Humour et maquereau

9 novembre 2015 à 11:16

En matière de fiction scandinave, on peut dire qu’on est gâtés. Les chaînes et les festivals ont trouvé un filon et pour le moment il n’a aucune raison de s’épuiser, ce qui fait que nous sommes entourés d’offres intéressantes, on le voyait encore ce weekend avec Frikjent. Là où des tas de pays sont si difficiles d’accès (très peu de séries australiennes sont diffusées sous nos latitudes, par exemple, et il est clair que les festivals, même s’ils accordent de l’attention à ce pays, sont loin de proposer un échantillon aussi large que pour la Scandinavie), franchement, les pays du Nord nous sont servis sur un plateau.
…Et pourtant, je trouve quand même à me plaindre. Régulièrement, je vous rappelle qu’un tiers de la production scandinave environ est dédiée aux comédies, et que ces comédies, on ne les voit JAMAIS (…sauf si elles sont co-produites par des Américains, n’est-ce pas). Personne ne les diffuse, personne ne les projette, personne ne les traduit en fait, du coup les possibilités sont vraiment limitées.

Aujourd’hui, là, dans les archives que je suis en train de trier, il y a pourtant une exception. Bienvenue dans la review du pilote de Grotesco. Accrochez-vous, vous n’êtes pas habitués.

Grotesco-650

En fait, laissez-moi préciser ma pensée : vous n’êtes pas habitués… venant de la Scandinavie. Mais Grotesco, toute suédoise qu’elle soit, rappellera en revanche l’humour britannique absurdiste dans toute sa splendeur.
La série démarre sur un avertissement : chaque épisode est différent ; une formule pseudo-anthologique qui permet d’obtenir des gags tirés par les cheveux (comme dans une comédie à sketches) sans qu’ils ne durent trop longtemps et finissent par ne plus être drôles (comme dans une comédie plus feuilletonnante). L’équilibre est bien trouvé parce qu’ici, la plaisanterie dure une vingtaine de minutes, soit suffisamment longtemps pour partir dans un délire le plus total, sans avoir à se forcer sur le long terme.

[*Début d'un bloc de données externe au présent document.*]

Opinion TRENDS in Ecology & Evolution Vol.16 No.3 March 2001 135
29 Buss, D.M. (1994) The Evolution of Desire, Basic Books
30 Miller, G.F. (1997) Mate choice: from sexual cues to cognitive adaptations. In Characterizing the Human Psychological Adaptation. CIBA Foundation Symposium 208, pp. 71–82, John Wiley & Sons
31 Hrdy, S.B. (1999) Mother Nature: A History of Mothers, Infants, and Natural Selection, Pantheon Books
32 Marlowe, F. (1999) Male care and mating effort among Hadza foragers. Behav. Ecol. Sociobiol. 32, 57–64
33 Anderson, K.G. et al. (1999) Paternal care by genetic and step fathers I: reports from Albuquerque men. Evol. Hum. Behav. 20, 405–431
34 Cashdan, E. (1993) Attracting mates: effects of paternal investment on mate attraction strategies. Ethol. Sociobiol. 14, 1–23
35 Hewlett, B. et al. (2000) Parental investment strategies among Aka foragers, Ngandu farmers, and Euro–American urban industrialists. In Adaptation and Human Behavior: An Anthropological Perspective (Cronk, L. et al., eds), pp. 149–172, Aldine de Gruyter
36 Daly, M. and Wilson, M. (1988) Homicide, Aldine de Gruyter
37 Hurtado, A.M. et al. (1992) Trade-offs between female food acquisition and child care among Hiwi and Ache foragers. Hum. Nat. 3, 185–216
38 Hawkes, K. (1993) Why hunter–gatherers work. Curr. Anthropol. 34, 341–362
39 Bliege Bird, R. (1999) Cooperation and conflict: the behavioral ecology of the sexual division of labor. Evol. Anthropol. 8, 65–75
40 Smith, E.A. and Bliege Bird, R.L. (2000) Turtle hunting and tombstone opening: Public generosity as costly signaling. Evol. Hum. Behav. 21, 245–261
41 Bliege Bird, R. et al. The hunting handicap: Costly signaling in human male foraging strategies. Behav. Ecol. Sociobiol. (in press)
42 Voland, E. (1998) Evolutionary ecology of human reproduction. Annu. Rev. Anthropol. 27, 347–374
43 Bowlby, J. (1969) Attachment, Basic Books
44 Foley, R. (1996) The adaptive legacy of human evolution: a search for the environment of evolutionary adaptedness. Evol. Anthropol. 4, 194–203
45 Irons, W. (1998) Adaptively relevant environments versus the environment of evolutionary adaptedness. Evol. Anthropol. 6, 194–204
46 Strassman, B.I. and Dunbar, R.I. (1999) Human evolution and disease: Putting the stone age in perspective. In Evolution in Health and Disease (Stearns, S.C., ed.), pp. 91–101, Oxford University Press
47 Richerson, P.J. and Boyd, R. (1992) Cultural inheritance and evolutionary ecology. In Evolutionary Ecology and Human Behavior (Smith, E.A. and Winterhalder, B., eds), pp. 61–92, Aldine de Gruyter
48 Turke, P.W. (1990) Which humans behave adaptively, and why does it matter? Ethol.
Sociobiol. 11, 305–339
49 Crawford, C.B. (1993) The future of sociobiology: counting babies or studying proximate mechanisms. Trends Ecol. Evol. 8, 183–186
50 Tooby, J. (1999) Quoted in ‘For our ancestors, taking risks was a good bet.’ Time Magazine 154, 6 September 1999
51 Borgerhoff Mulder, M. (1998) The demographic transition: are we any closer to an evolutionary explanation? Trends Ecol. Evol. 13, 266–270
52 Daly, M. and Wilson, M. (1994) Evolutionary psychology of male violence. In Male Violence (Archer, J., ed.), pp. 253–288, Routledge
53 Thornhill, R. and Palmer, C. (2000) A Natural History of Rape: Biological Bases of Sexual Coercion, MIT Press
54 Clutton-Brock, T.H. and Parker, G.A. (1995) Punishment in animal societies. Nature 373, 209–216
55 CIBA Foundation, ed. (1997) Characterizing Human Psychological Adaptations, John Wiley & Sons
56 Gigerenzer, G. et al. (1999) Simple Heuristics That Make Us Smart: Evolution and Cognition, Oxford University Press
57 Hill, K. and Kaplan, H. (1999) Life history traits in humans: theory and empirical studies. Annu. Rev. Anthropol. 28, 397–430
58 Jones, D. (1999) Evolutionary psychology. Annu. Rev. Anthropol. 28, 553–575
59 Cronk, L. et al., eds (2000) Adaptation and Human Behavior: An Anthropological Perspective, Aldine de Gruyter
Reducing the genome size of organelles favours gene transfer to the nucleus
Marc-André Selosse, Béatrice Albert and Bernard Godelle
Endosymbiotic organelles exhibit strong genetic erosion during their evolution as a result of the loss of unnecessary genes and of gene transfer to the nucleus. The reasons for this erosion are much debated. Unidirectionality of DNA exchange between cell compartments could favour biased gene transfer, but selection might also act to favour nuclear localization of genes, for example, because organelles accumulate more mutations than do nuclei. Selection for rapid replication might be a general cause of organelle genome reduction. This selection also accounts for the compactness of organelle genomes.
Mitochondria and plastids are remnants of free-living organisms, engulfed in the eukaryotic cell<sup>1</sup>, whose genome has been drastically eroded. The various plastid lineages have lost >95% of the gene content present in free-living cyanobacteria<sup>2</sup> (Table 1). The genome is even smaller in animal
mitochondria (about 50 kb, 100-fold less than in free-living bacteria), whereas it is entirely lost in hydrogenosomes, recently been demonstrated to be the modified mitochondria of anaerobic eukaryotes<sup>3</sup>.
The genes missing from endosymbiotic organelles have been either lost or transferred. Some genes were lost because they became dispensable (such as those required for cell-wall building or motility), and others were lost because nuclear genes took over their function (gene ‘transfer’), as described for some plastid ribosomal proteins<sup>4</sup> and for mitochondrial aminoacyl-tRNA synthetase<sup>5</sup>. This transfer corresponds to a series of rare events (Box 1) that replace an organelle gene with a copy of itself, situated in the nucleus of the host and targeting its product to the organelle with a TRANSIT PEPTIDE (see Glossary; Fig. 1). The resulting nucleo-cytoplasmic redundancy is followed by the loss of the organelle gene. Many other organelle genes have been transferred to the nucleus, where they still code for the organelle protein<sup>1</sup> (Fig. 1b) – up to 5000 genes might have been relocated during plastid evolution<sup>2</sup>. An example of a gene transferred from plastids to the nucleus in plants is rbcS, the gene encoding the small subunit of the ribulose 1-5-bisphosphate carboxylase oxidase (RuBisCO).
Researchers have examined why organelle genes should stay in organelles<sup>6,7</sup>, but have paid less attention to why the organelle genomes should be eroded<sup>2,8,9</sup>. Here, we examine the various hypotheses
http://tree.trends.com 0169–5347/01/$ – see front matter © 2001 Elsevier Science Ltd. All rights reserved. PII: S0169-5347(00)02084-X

Le premier épisode de Grotesco tourne autour d’une découverte terrifiante : un portail temporel a été retrouvé, et il conduit sur la ville de Göteborg dans les années 70 (1972 ou 73 selon les estimations).
La raison pour laquelle c’est atroce, c’est que Göteborg est le berceau d’une culture un rien beauf, où on fait sans arrêt des jeux de mots pourris et où on mange du maquereau. Les gens sont gentils, souriants, heureux, bref c’est un véritable cauchemar. Très vite le Premier ministre convoque une cellule de crise pour envisager tous les scénarios possibles afin de sortir de cette situation avant que les choses n’empirent.

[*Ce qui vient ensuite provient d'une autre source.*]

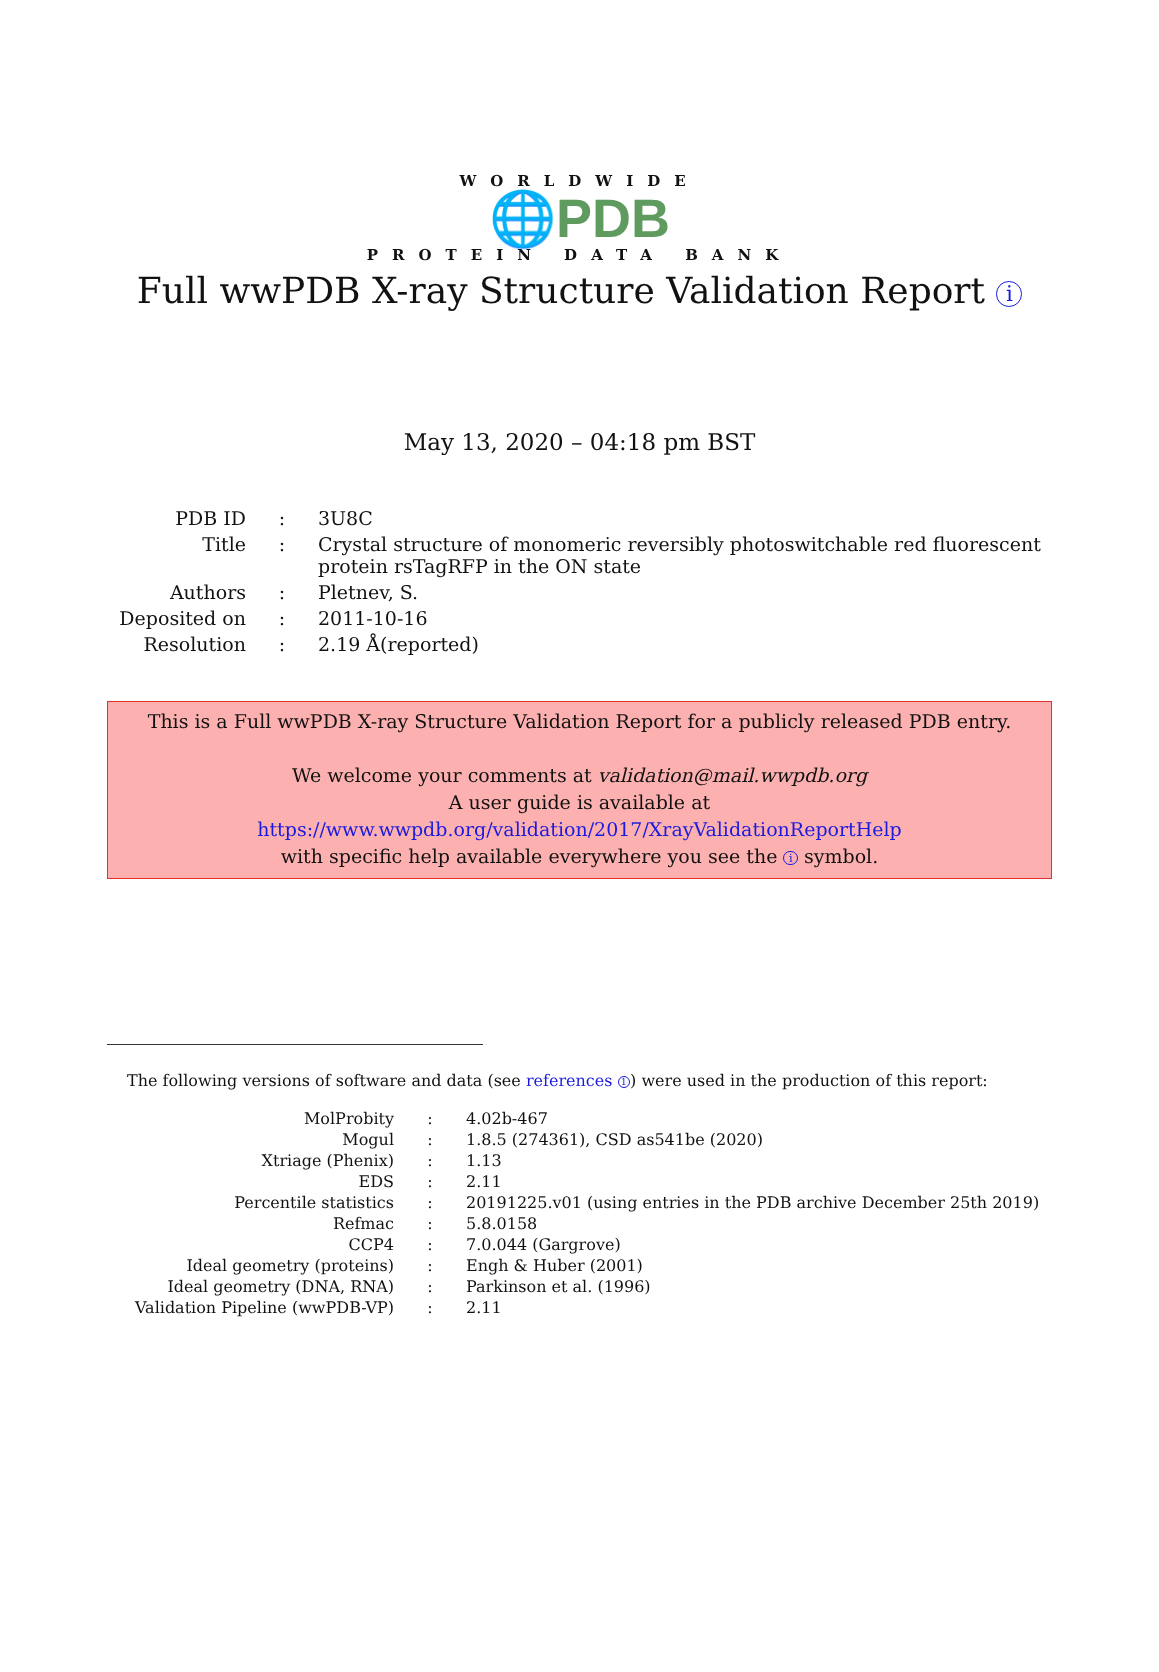WORLDWIDE
🌐PDB
PROTEIN DATA BANK
Full wwPDB X-ray Structure Validation Report i
May 13, 2020 – 04:18 pm BST
| PDB ID | : | 3U8C |
| Title | : | Crystal structure of monomeric reversibly photoswitchable red fluorescent protein rsTagRFP in the ON state |
| Authors | : | Pletnev, S. |
| Deposited on | : | 2011-10-16 |
| Resolution | : | 2.19 Å(reported) |
This is a Full wwPDB X-ray Structure Validation Report for a publicly released PDB entry.
We welcome your comments at validation@mail.wwpdb.org
A user guide is available at
https://www.wwpdb.org/validation/2017/XrayValidationReportHelp
with specific help available everywhere you see the i symbol.
The following versions of software and data (see references 1) were used in the production of this report:
| MolProbity | : | 4.02b-467 |
| Mogul | : | 1.8.5 (274361), CSD as541be (2020) |
| Xtriage (Phenix) | : | 1.13 |
| EDS | : | 2.11 |
| Percentile statistics | : | 20191225.v01 (using entries in the PDB archive December 25th 2019) |
| Refmac | : | 5.8.0158 |
| CCP4 | : | 7.0.044 (Gargrove) |
| Ideal geometry (proteins) | : | Engh & Huber (2001) |
| Ideal geometry (DNA, RNA) | : | Parkinson et al. (1996) |
| Validation Pipeline (wwPDB-VP) | : | 2.11 |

La raison pour laquelle l’humour scandinave voyage si peu, c’est probablement parce que l’humour en général se traduit difficilement ; les sous-titres (amateurs) de Grotesco tentent d’expliquer les clins d’œil de ce premier épisode (notamment sur l’amour des habitants de Göteborg pour les jeux de mots, ce qui complexifie la tâche), mais vous l’aurez compris, ces références sont suédo-suédoises avant tout. Ce qui ne signifie pas que Grotesco n’est pas drôle hors de ses frontières, mais plutôt que ce genre de série demande, bien plus que pour les exports dramatiques, d’accepter de s’immerger dans une culture et son point de vue, et pas simplement dans l’intrigue d’une fiction.
Passé l’effet de surprise (« mais qu’eeeeeeest-ce que c’est que ce truc ?! »), Grotesco finit par être drôle dans sa façon de caricaturer des personnages (le Premier ministre, le diplomate en convention à Paris, l’employé du Gouvernement…) et des genres (on note de gros emprunts à la fiction militaire dans ce premier épisode, plus convenus mais aussi plus universels dans leur ton parodique). Le résultat n’est pas facilement accessible, quoiqu’on s’habitue, mais il mérite tout de même d’être vu.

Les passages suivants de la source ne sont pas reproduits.